On Tue, 22 Jun 2004, Martin Holst wrote:
> Hi Fisch!
> Try allowing fragmented packets from LAN to WAN.
> I had to do this to get a Cisco VPN client running behind m0n0wall.
> ("Allow fragmented packets" is a checkbox option under firewall rules).
That's unrelated. And it would probably be unnecessary if ICMP errors
were getting through properly so that PMTU Discovery could work.
> -----Original Message-----
> From: fisch [mailto:fisch at conne dash island dot de]
> Sent: 21. juni 2004 15:15
> To: m0n0wall at lists dot m0n0 dot ch
> Subject: [m0n0wall] pptp-client behind m0n0
> I can't connect from LAN to an oustide PPTP-Server, I allowed GRE from
> WAN -> LAN and from LAN -> WAN, but I can't connect. The PPTP-Client
> config is ok - it works when direct connected to WAN.
Doesn't help when it doesn't know *where* on the LAN to send it. :-)

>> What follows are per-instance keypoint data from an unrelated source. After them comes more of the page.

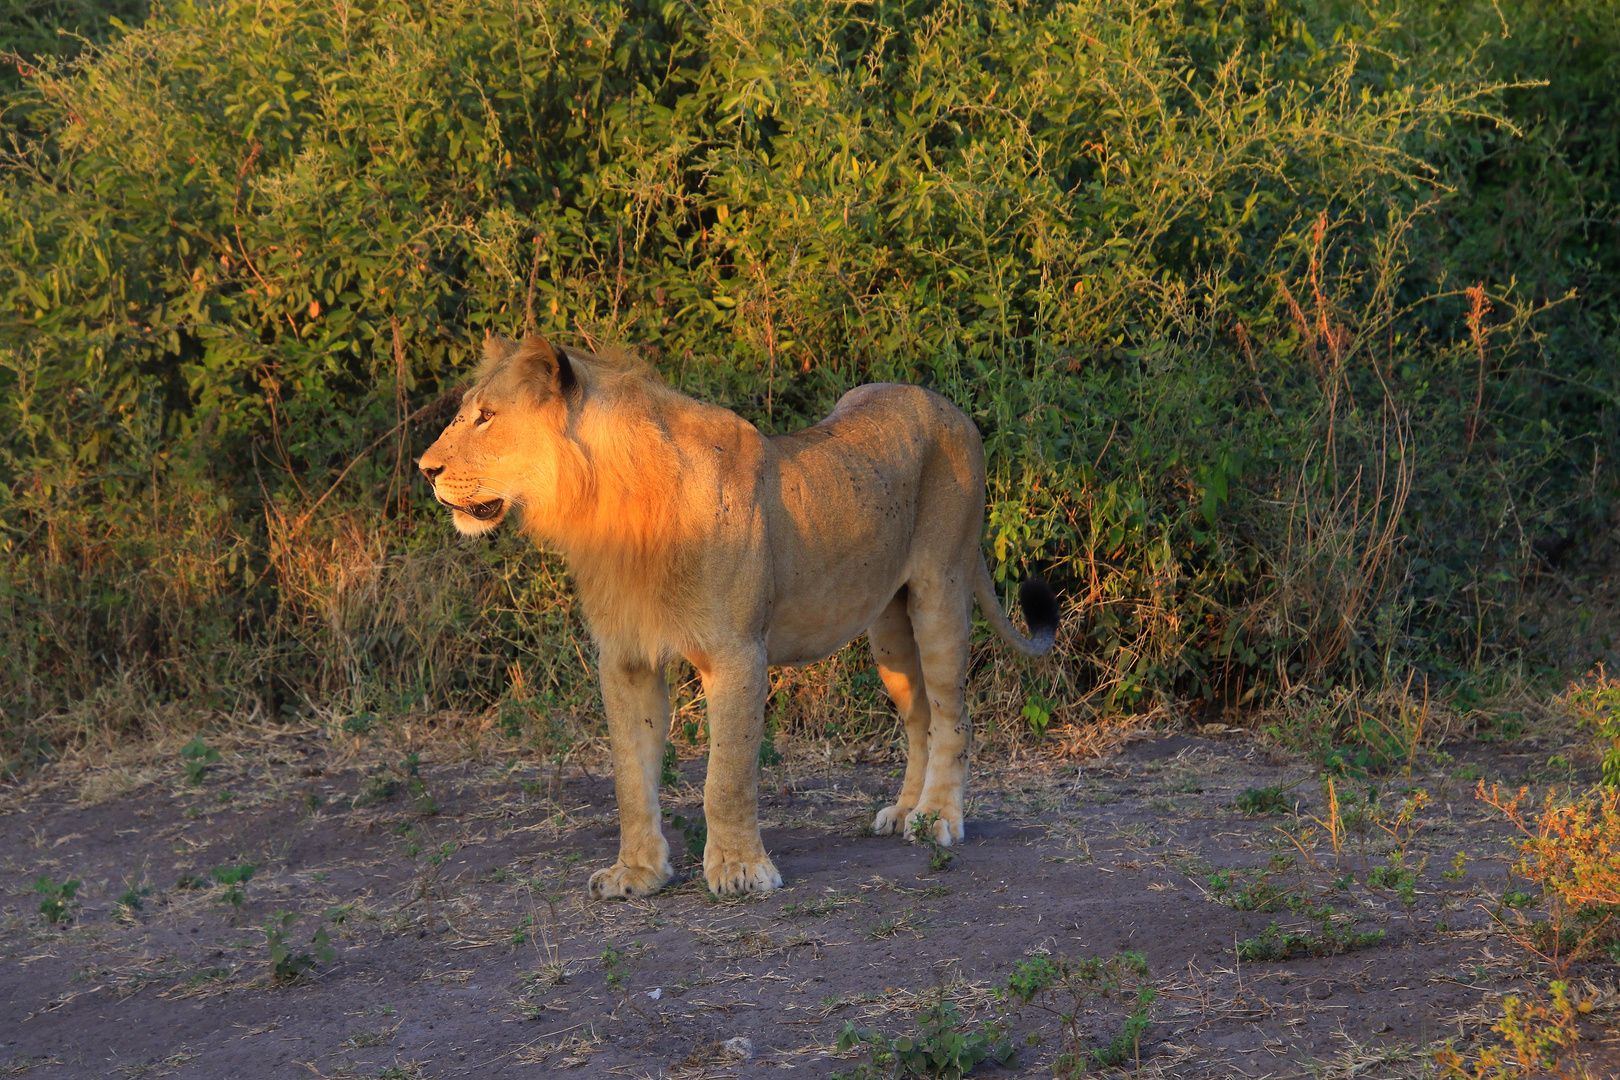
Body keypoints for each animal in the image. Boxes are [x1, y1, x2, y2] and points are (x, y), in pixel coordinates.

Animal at [411, 333, 1056, 900]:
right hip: (888, 629)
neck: (609, 503)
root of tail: (950, 407)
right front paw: (636, 874)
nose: (424, 469)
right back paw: (904, 811)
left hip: (939, 588)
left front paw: (741, 871)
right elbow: (629, 777)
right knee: (919, 714)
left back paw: (937, 817)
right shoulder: (625, 659)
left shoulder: (738, 652)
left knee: (954, 716)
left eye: (487, 416)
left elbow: (726, 774)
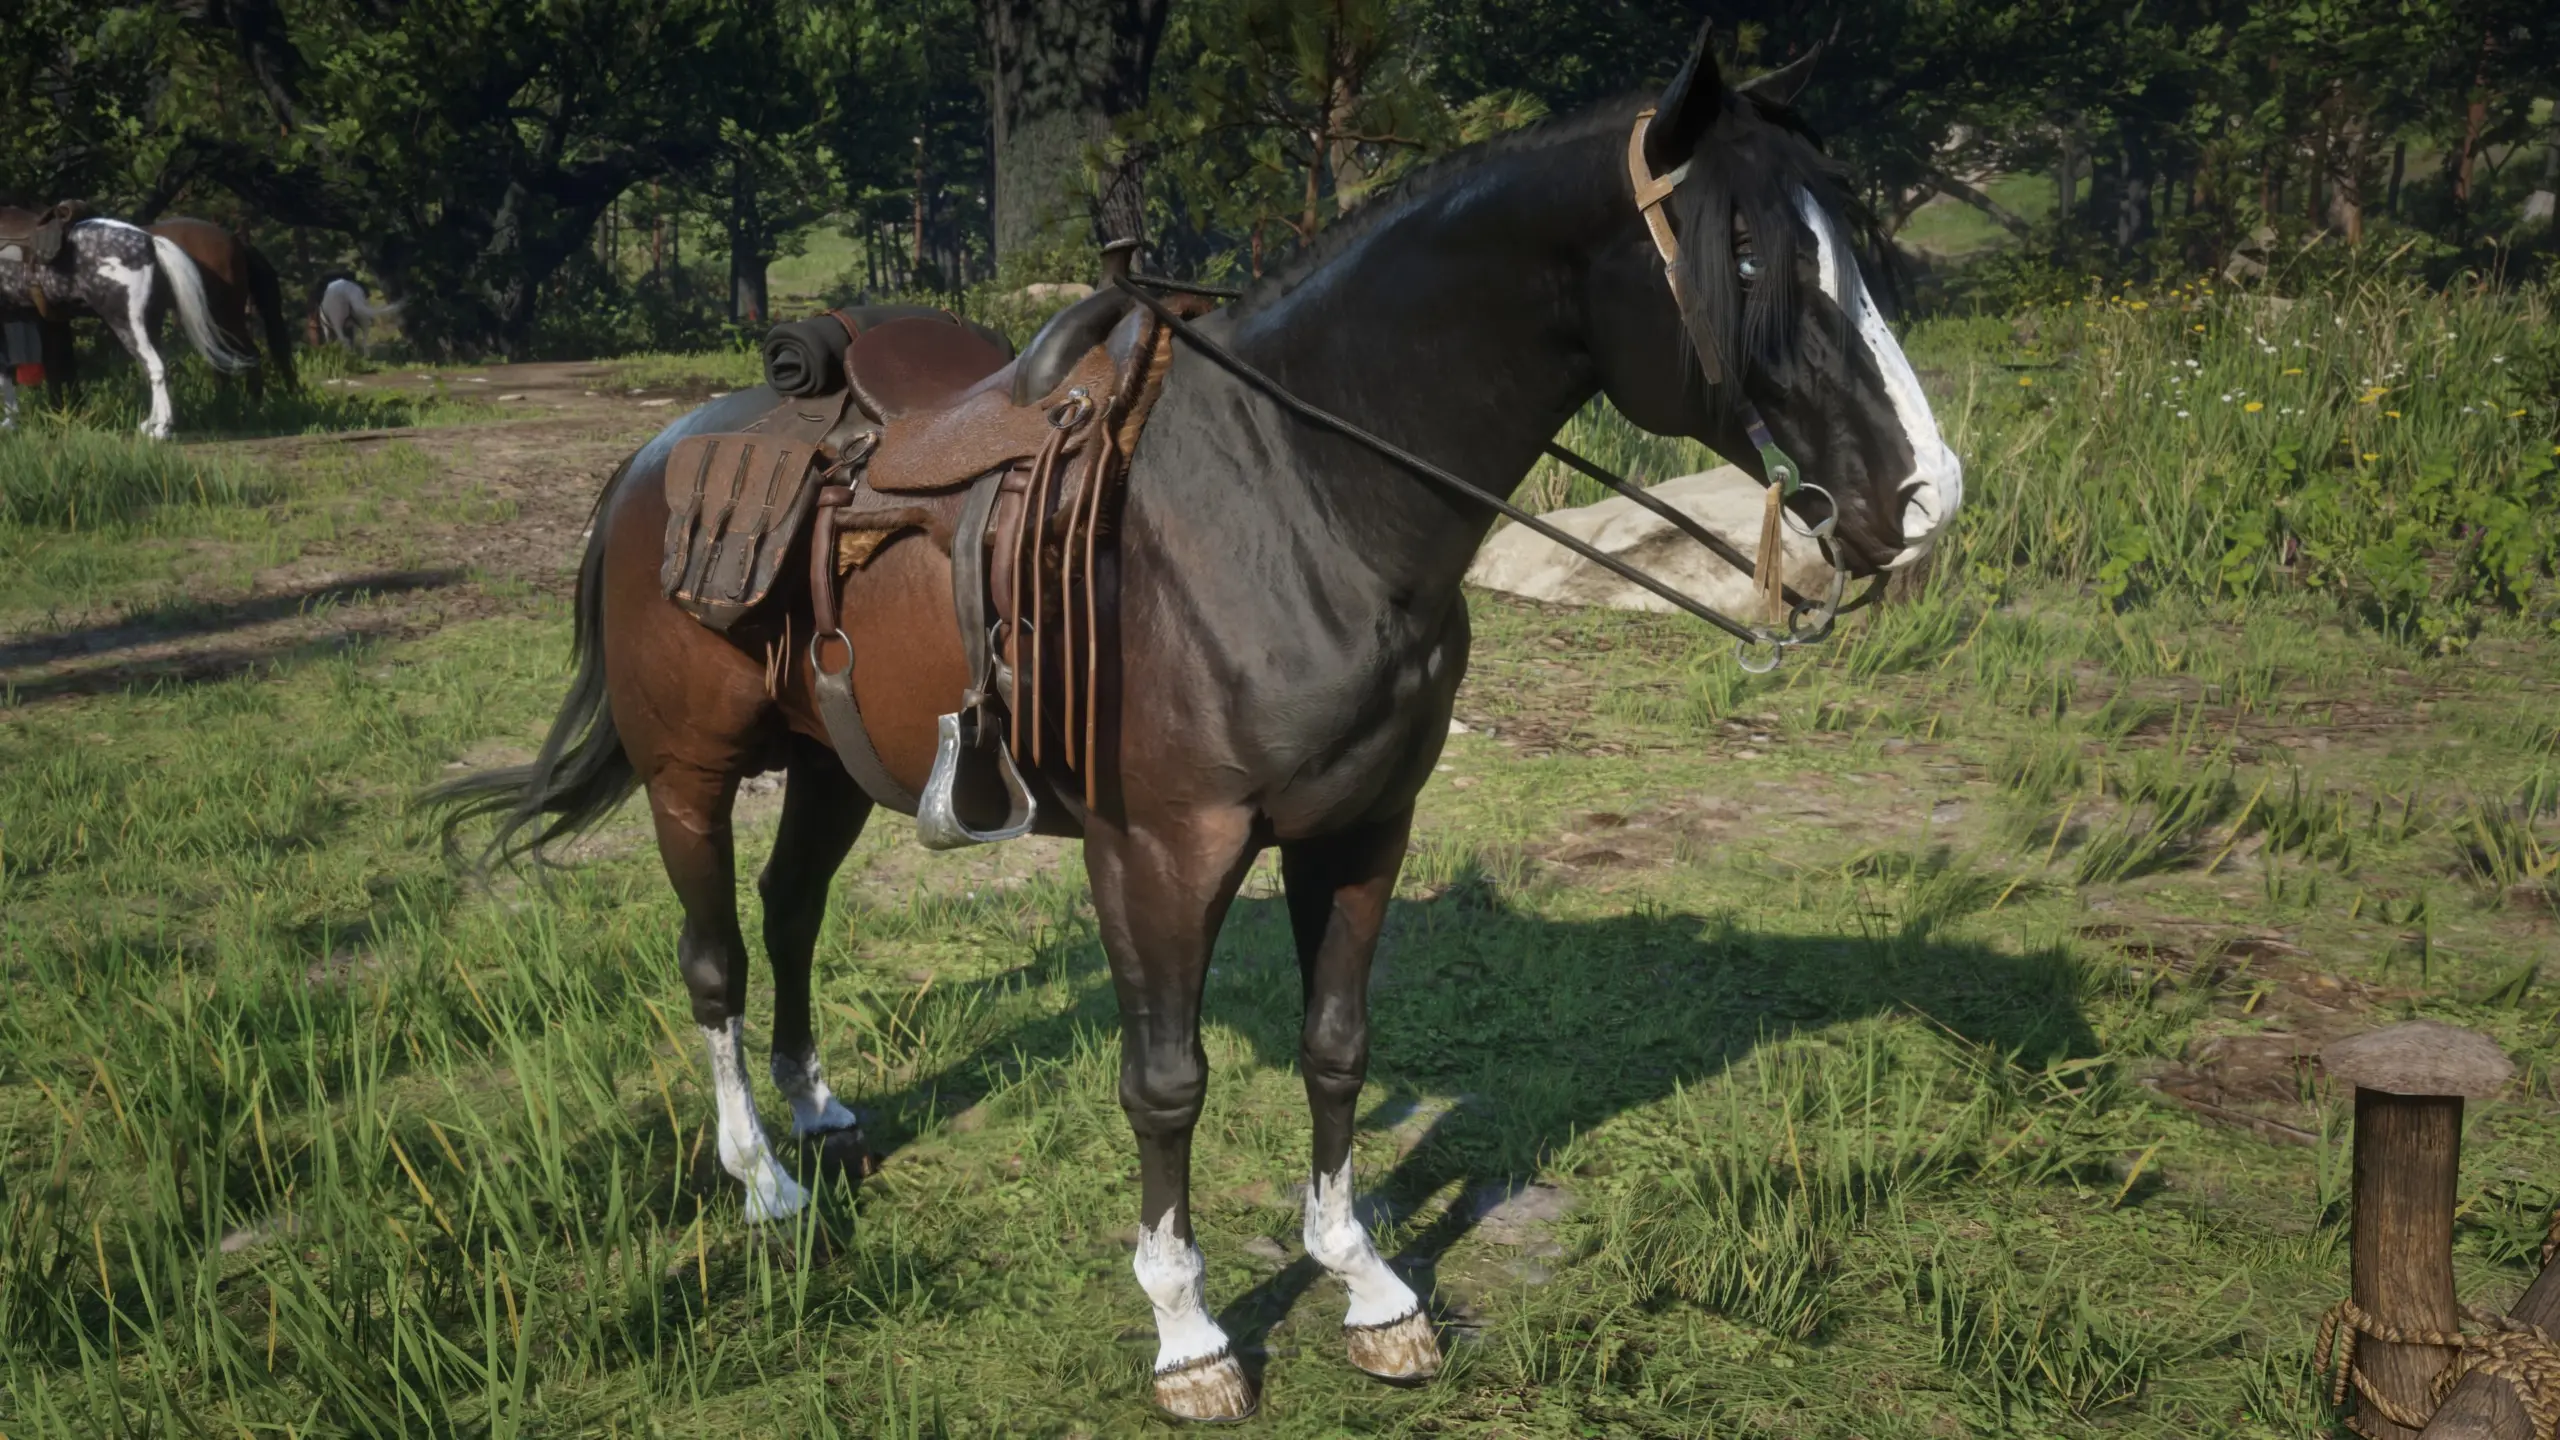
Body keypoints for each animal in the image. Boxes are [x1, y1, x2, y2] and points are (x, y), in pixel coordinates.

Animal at [0, 210, 260, 438]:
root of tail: (150, 242)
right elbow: (8, 375)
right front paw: (11, 423)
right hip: (152, 322)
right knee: (159, 367)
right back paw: (152, 424)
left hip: (128, 321)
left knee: (155, 366)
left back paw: (161, 429)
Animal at [433, 22, 1960, 1421]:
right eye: (1748, 264)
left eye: (1855, 249)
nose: (1923, 499)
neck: (1298, 498)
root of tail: (656, 456)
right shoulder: (1163, 852)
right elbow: (1164, 1084)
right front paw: (1188, 1334)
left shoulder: (1363, 828)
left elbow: (1336, 1046)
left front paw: (1366, 1285)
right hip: (689, 776)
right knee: (718, 962)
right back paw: (761, 1178)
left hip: (830, 766)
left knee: (793, 910)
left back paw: (819, 1114)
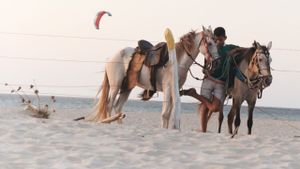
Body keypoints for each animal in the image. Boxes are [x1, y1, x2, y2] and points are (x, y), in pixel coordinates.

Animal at [85, 26, 219, 129]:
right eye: (210, 43)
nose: (217, 62)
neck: (176, 61)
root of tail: (110, 58)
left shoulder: (174, 91)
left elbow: (168, 113)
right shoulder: (168, 88)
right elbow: (165, 113)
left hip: (127, 87)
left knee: (117, 107)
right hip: (115, 86)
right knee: (109, 105)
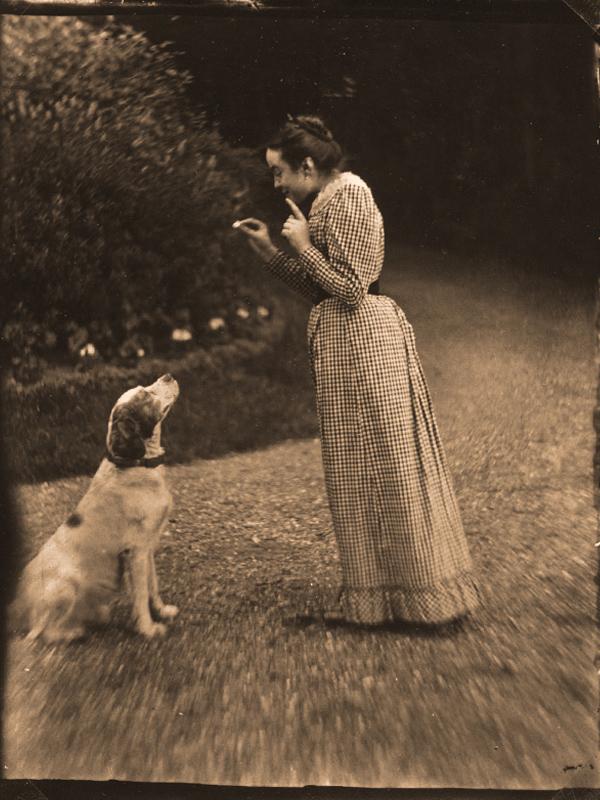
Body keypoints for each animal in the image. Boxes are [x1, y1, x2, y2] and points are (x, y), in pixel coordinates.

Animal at [10, 373, 180, 643]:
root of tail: (17, 609)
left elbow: (153, 586)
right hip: (67, 585)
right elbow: (141, 595)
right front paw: (148, 629)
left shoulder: (148, 547)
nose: (168, 376)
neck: (135, 463)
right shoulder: (136, 551)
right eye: (145, 395)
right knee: (41, 633)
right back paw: (73, 632)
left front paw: (162, 612)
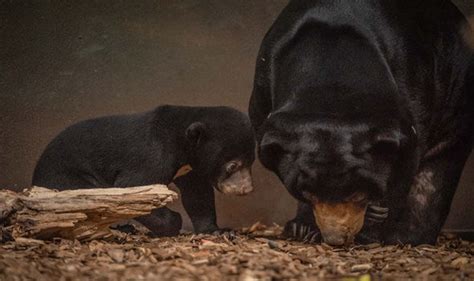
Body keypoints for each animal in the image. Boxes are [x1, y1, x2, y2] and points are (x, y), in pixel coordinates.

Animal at [250, 0, 472, 245]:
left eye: (358, 192)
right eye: (309, 192)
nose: (336, 238)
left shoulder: (411, 105)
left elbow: (403, 170)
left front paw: (374, 223)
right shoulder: (262, 102)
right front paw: (303, 228)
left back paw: (408, 236)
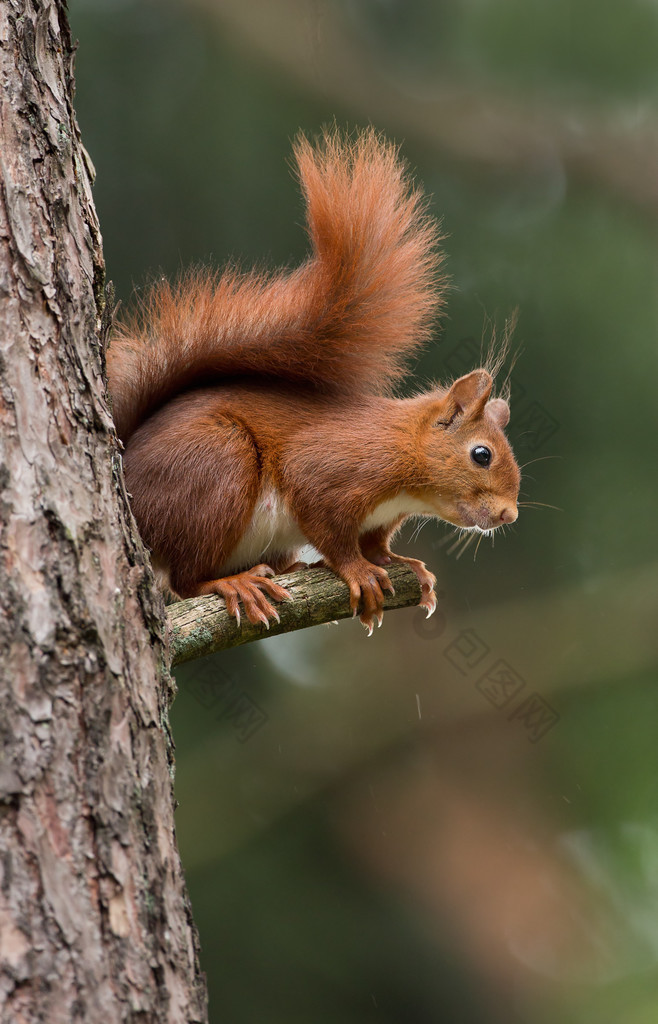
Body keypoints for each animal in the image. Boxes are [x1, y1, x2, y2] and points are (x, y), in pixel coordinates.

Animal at [106, 125, 519, 630]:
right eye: (482, 455)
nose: (509, 515)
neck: (406, 458)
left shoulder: (380, 517)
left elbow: (376, 543)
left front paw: (402, 564)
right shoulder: (332, 472)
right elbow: (329, 527)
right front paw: (358, 570)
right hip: (215, 467)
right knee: (184, 580)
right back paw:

On Wed, 23 Jun 2004, fisch wrote:
> that isn't the point - I found the problem:
> situation [192.168.1.0/20 = LAN]:
> 1) reboot m0n0wall
> 2) connect with client (192.168.1.100) to the outside-pptp-server -
> 3) disconnect vpn
> 4) connect with client (192.168.1.111) to the outside-pptp-server -
> not working
> all incoming pptp-traffic from the outside-pptp-server is always [until
> a m0n0wall-reboot] send to the client who connected first
> ok, problem found but how to resolve?
Write a PPTP Proxy. :-)
Seriously, PPTP has *major* problems with NAT. Not only are there issues
with getting the GRE packets directed properly, but also the protocol
forbids more than one control connection between any two client/server
machines, and NAT makes *all* your machines look like one.
If you only need to use *one* machine on your LAN as a PPTP client or
server, then you can get around it by setting up PPTP redirection on
m0n0wall pointing to that machine. This was intended solely for directing
*incoming* PPTP sessions, but can be used for outgoing ones as well.